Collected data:
-*-
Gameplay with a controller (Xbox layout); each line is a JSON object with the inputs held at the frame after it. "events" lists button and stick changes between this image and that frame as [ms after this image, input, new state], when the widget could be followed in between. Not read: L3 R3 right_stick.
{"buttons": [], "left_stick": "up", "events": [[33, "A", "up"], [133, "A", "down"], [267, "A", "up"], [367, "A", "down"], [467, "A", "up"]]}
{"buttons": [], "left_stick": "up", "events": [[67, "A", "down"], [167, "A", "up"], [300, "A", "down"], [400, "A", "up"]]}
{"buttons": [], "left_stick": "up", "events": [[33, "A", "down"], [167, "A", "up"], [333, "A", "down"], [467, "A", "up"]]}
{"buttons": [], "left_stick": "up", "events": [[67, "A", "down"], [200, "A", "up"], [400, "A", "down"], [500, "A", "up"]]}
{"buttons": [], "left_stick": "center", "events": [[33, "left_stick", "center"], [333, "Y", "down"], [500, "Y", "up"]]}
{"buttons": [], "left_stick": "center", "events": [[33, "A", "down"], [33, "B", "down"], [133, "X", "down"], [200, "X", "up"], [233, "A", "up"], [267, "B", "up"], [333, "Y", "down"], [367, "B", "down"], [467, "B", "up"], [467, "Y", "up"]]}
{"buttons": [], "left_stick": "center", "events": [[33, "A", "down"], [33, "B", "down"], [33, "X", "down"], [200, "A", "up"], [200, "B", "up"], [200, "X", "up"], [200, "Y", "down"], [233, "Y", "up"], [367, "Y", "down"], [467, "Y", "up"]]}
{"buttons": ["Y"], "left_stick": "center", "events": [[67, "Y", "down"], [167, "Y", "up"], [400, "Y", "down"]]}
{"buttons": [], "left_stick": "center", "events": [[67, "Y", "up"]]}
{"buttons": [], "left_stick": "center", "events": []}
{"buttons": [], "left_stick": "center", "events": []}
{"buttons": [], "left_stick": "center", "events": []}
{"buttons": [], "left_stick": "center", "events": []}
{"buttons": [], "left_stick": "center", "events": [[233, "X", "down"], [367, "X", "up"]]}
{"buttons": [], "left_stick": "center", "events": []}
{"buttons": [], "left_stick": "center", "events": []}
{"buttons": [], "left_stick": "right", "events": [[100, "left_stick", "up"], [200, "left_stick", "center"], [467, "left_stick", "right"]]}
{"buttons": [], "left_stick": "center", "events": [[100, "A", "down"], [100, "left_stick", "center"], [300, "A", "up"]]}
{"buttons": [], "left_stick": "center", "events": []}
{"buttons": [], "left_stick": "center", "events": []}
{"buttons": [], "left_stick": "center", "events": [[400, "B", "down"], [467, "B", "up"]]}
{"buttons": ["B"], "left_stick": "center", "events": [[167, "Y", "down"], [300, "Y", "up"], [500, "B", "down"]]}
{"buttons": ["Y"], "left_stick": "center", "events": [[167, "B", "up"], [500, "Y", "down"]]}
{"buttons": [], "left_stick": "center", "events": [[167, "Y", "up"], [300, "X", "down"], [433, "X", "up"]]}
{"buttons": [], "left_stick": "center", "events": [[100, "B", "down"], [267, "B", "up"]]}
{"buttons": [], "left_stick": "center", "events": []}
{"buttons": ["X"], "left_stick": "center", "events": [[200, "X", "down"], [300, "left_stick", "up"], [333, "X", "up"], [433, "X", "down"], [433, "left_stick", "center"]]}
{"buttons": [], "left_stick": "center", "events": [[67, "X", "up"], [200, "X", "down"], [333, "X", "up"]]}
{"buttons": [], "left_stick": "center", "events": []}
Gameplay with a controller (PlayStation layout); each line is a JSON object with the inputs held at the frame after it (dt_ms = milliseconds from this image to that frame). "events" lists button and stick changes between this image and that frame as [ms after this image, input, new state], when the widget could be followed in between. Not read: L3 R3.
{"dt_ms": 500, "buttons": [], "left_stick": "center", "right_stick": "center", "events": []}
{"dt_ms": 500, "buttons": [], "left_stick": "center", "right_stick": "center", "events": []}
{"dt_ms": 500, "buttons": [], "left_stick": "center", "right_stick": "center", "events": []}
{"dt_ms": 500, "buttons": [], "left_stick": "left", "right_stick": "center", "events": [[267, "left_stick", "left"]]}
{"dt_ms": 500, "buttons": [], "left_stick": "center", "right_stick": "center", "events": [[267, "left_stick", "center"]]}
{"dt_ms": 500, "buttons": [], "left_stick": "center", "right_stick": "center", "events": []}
-*-
● **WHAT TO PRODUCE**: Which lines in the records above contain the word "with"? Return each of them.

● **OUTPUT OF THE EXERCISE**:
Gameplay with a controller (Xbox layout); each line is a JSON object with the inputs held at the frame after it. "events" lists button and stick changes between this image and that frame as [ms after this image, input, new state], when the widget could be followed in between. Not read: L3 R3 right_stick.
Gameplay with a controller (PlayStation layout); each line is a JSON object with the inputs held at the frame after it (dt_ms = milliseconds from this image to that frame). "events" lists button and stick changes between this image and that frame as [ms after this image, input, new state], when the widget could be followed in between. Not read: L3 R3.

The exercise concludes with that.